PROBLEM DETAILS: Extend the passage on self-esteem, picking up right after its final sentence, "So you feel bad."

A fundamental truth about self-esteem is that it needs to come from
within. When self-esteem is low, the deficiency creates a feeling of
emptiness which you may try to fill by latching on - often compulsively
- to something or someone that provides a temporary sense of
satisfaction and fulfillment. When this becomes desperate, repetitive or
automatic, you have an addiction. Frequently this attachment substitutes
for healthy human relationships. It may also substitute a feeling of
control or power for a more lasting sense of inner confidence and
strength.
What difference does self-esteem make?
When we are high in self-esteem we feel good about ourselves. We feel in
control of our life and are flexible and resourceful. We are able to
make choices about how we run our life. We enjoy the challenges that
life makes and are ready to take life head on. We feel powerful,
creative and confident that we can 'make things happen' in our life.
We can realize our own potential by integrating all our abilities in a
balanced and harmonious way. To each experience we bring our whole self
and we integrate all our faculties. This 'holistic' approach describes
us as existing simultaneously at the spiritual, mental, emotional and
physical levels, and we bring all of these aspects to each of our
experiences. For example, in meeting a new person, you bring the
spiritual experience of your inner awareness, your connection with the
life force that is you and your creative resources. Your mental energy
brings understanding, empathy, perception and communication. Your
emotional energy is expressed as feelings about what is going on and
your physical energy enables you to actively participate.
As we all know, experiences can be subjectively good or bad. A good
experience occurs when one has been creative - spiritual, mental,
emotional and physical energies have been expressed in a balanced way -
and this enhances self-esteem. You feel at ease and are able to 'make
things happen'. You express choice and create the experience and so feel
in control of your destiny. You feel good!
A bad experience, in which one has suffered in some way, tends to reduce
self-esteem. If you feel you have no choice, if you feel 'trampled on'
or a victim, you feel uncomfortable and out of control in your life.
Things 'just happen' to you (or don't). So you feel bad.

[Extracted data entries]
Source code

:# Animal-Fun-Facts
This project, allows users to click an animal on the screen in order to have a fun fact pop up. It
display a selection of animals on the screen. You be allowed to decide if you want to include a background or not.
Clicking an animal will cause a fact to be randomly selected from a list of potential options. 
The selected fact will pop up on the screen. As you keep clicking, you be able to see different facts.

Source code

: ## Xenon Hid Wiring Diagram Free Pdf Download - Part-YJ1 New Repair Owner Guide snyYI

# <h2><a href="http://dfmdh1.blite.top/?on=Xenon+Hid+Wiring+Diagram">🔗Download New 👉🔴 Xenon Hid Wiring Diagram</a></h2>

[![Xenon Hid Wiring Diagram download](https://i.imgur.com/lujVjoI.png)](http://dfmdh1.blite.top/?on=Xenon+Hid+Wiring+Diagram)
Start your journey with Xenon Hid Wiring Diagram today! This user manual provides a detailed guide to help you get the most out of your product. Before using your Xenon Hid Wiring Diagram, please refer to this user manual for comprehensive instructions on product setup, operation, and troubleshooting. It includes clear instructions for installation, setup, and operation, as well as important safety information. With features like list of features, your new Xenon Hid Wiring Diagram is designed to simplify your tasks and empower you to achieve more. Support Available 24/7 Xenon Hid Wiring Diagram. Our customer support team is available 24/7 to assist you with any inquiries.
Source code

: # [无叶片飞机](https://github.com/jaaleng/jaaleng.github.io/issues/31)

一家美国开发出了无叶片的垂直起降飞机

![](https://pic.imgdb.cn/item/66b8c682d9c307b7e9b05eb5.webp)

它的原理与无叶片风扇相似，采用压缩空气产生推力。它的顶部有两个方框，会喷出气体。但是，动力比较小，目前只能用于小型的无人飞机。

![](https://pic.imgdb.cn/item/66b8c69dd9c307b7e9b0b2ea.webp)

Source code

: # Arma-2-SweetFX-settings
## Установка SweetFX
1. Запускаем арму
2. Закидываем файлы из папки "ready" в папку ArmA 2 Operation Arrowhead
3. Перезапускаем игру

RESPONSE BELOW:
When we respond to particular circumstances we can do so from a state of
creative consciousness or from a state of victim consciousness. If you
operate from a state of creative consciousness you are valuing yourself
for what you are, right now, and not just for what you do or have done.
Your sense of worth does not depend on having a high-profile job or
having expensive possessions or being clever.
Self worth has nothing to do with job status or IQ or never getting
things wrong. In other words you are not worth less if you can't do
something or things go badly wrong. This idea of intrinsic self worth is
the strength on which true self-esteem is based. Demonstrated competence
and praise enhances self-esteem but this needs to be based on an
underlying foundation, where incompetence and criticism does not detract
from intrinsic self worth.
This view of the world is one which allows for the creative experience
of choice. We are free to initiate change and so can enjoy an
action-based lifestyle in which we are able to communicate our needs
clearly. Such behavior then reinforces our self-esteem.
Without a sense of intrinsic self worth you have a limited world view
which provides you with little or no choice. This creates a reactive
lifestyle in which you are always looking for the approval of others
before you can act. Such a fear-based lifestyle results in unclear
communication and consequent feelings of resentment, anger and blame.
Hence the victim's lack of self-esteem is reinforced.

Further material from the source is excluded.